Лиза тотчас же бросилась к отцу, но опомнилась и остановилась.
— Папа, ты только не двигайся, миленький! Я сейчас, я быстро — здесь рядом Никита, тот, что у Корфов служил. Он нам поможет.
— Петр! Одумайся, — Марфа бросилась перед князем на колени, едва только Лиза выбежала из гостиной. — Останься, Христом-Богом прошу! Все, что захочешь, для тебя сделаю. Только останься!
— Я едва не потерял из-за тебя детей. Я должен исправить это. И прости — но даже вся твоя любовь не в силах заменить их для меня…

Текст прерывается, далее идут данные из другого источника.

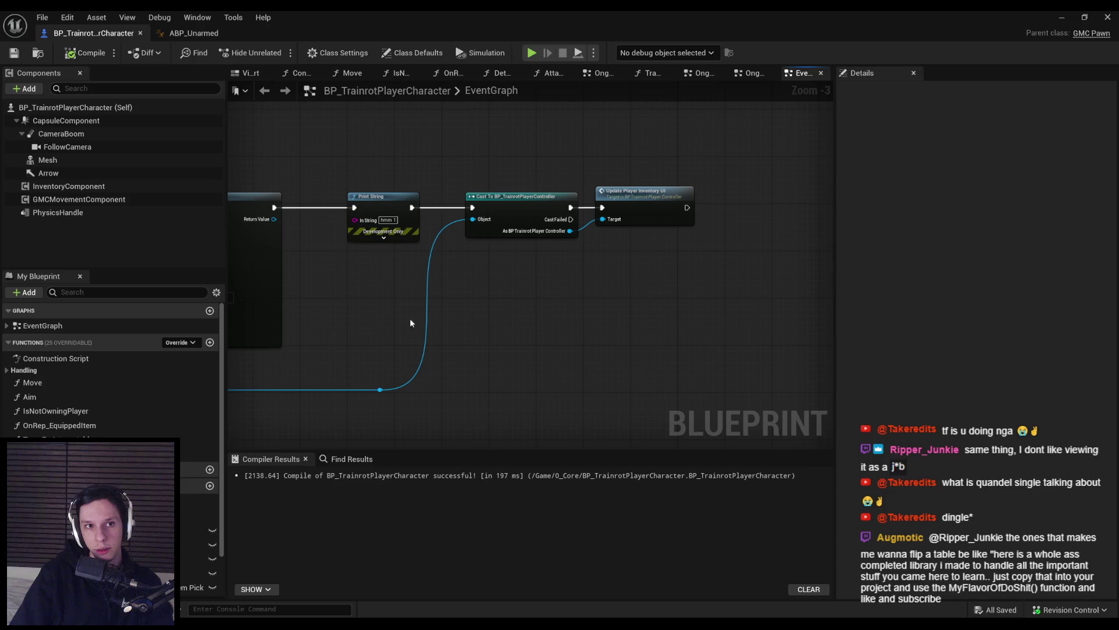
{"action": "scroll", "coordinate": [415, 320], "scroll_direction": "down", "scroll_amount": 2}
- Minimize the Blueprint editor and show the level editor's Content Browser
{"action": "left_click", "coordinate": [195, 32]}
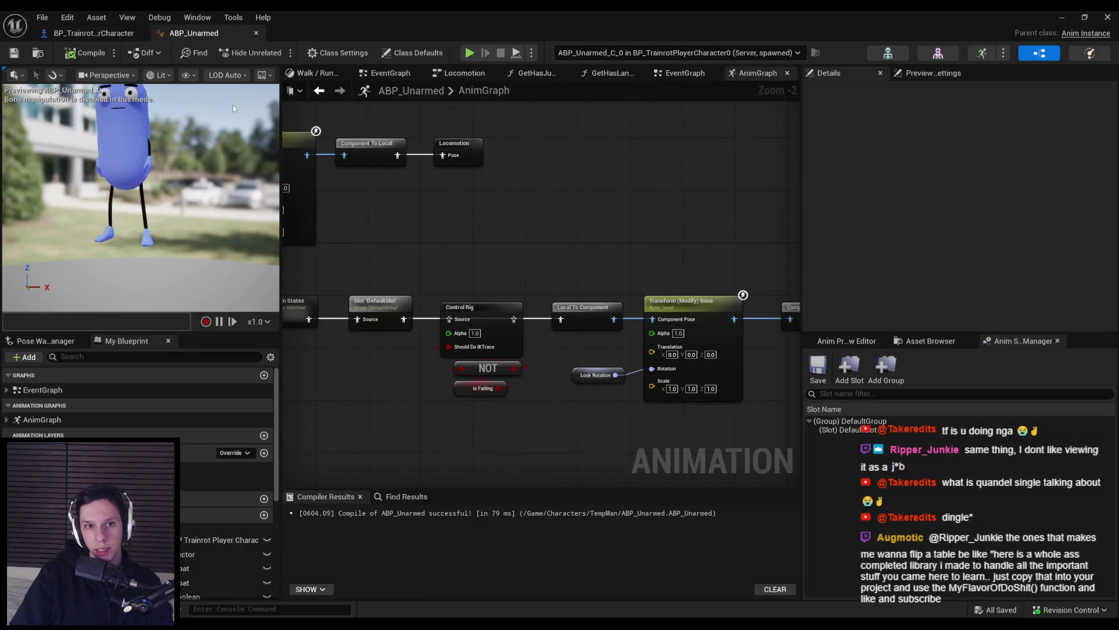
{"action": "left_click", "coordinate": [105, 34]}
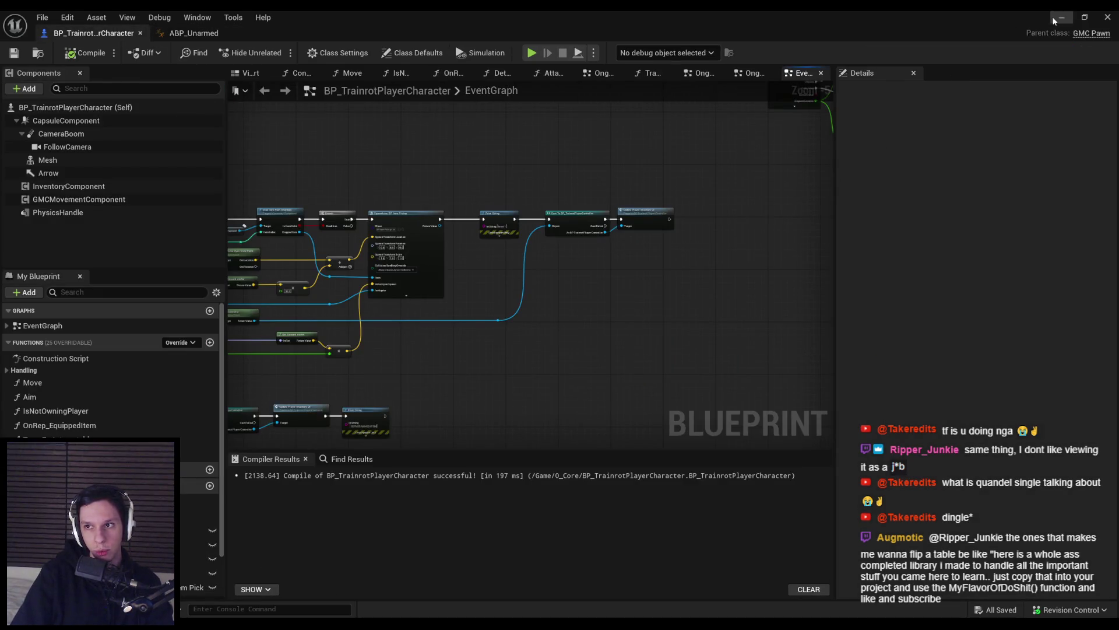
{"action": "left_click", "coordinate": [1053, 19]}
{"action": "left_click", "coordinate": [45, 394]}
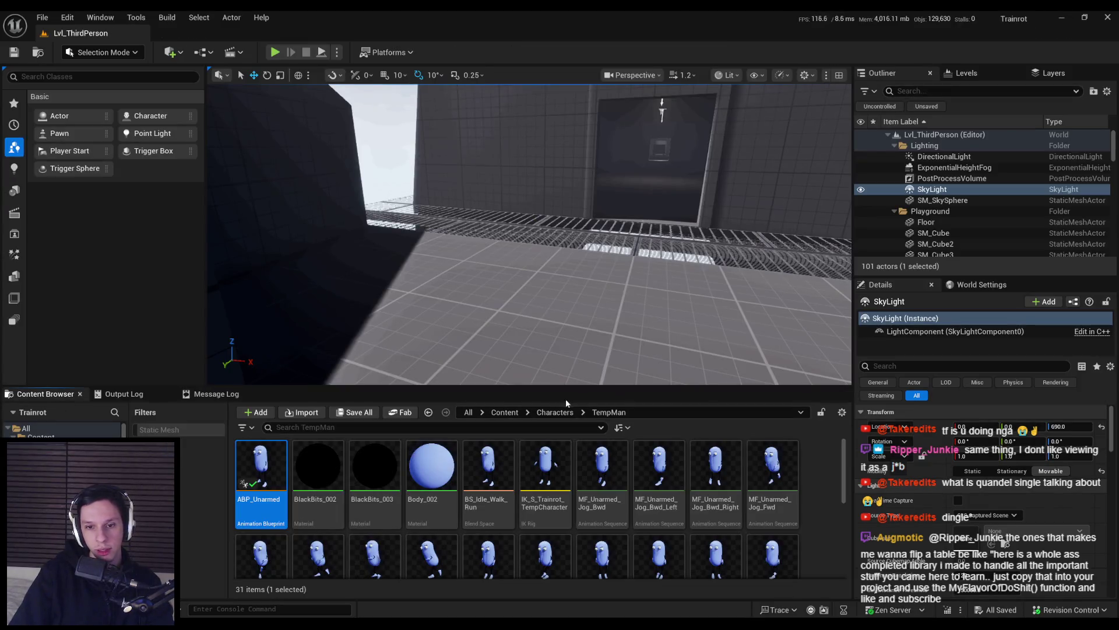
- Go up to the Content folder, open 0_Core, and open BP_TrainrotPlayerCharacter
{"action": "left_click", "coordinate": [551, 414]}
{"action": "left_click", "coordinate": [505, 412]}
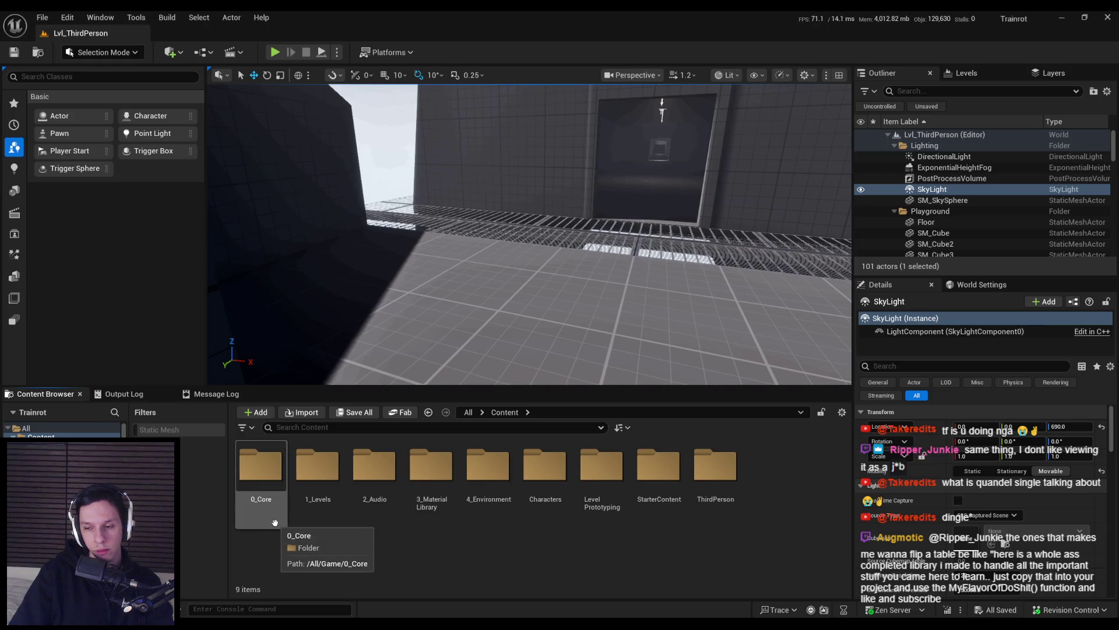
{"action": "double_click", "coordinate": [268, 474]}
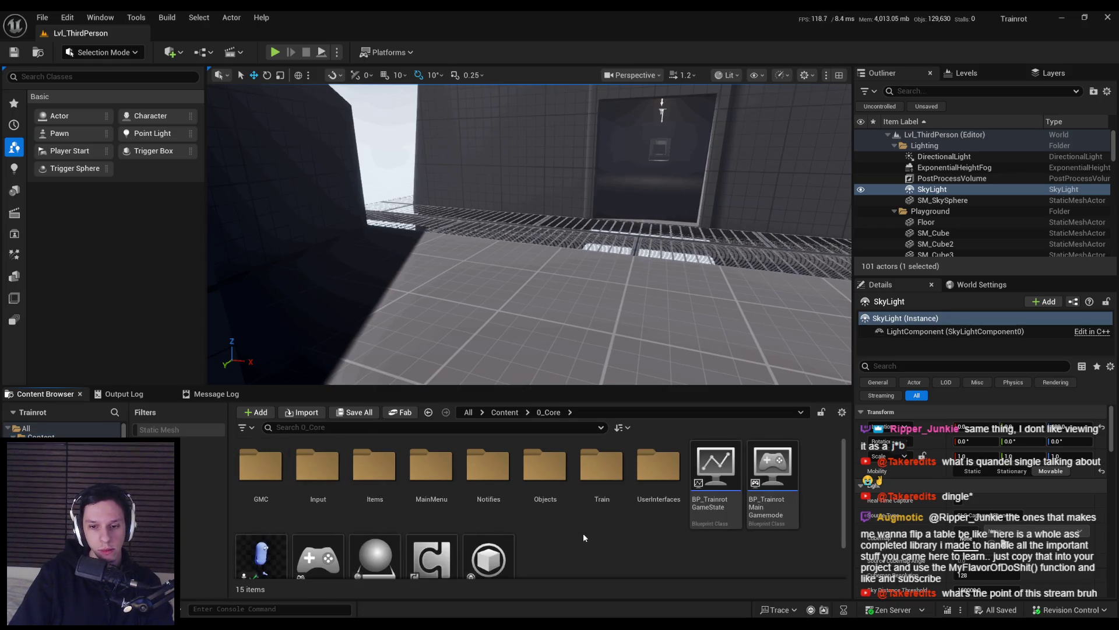
{"action": "scroll", "coordinate": [525, 543], "scroll_direction": "down", "scroll_amount": 1}
{"action": "scroll", "coordinate": [522, 537], "scroll_direction": "up", "scroll_amount": 1}
{"action": "scroll", "coordinate": [519, 534], "scroll_direction": "down", "scroll_amount": 1}
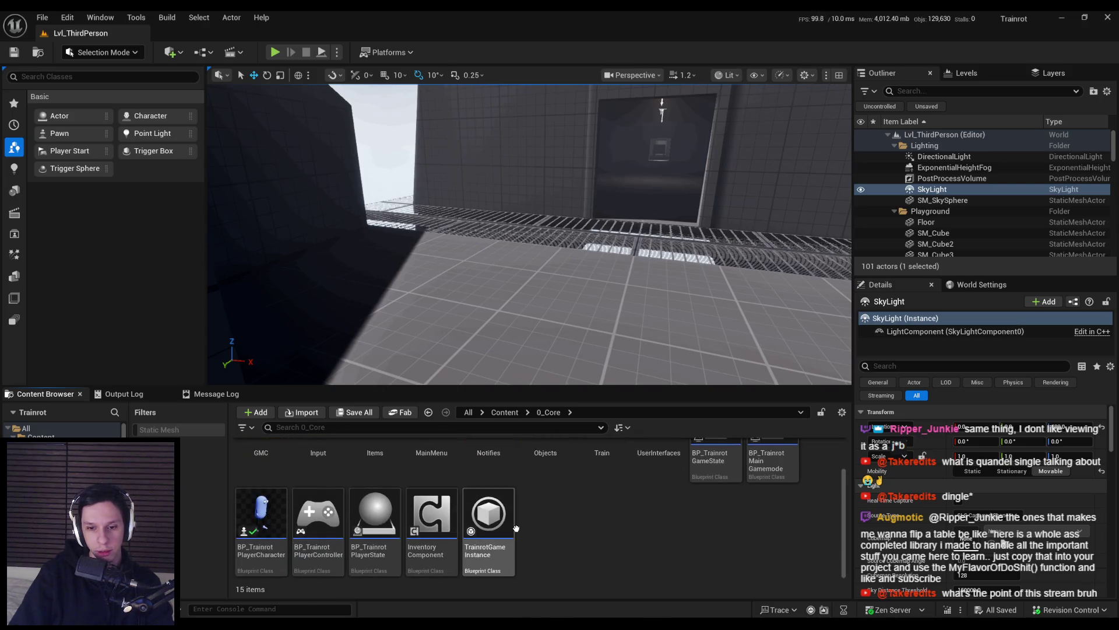
{"action": "scroll", "coordinate": [519, 523], "scroll_direction": "up", "scroll_amount": 1}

«Ах, какое прекрасное утро!» — с восторгом подумал Андрей Платонович Забалуев, потягиваясь на мягкой и теплой перине. Снежок искрился на солнце, на небе — ни облачка. «Я жив и здоров, я свободен, и скоро буду снова на коне — при деньгах и удовольствиях, какие только пожелаю. Если этот маменькин сыночек думает, что Забалуева можно не принимать всерьез, то он глубоко заблуждается. Нет, князьку придется раскошелиться, а мне пора бы уже и вернуться к нормальной жизни».
Забалуев вытянул руки вперед и сделал гимнастику для пальцев — тонких ловких пальцев игрока. Забалуев истосковался по азарту и зеленому сукну. Он с большим трудом переносил необходимость соблюдать приличия, вести светские беседы под сладенькие настоечки и расписывать с княгиней долгими вечерами пульку по маленькой. Забалуев жаждал крупных, рискованных ставок, ему было душно в домашней гостиной — хотелось полной грудью вдыхать сигарный чад, витающий над столами в игровом клубе.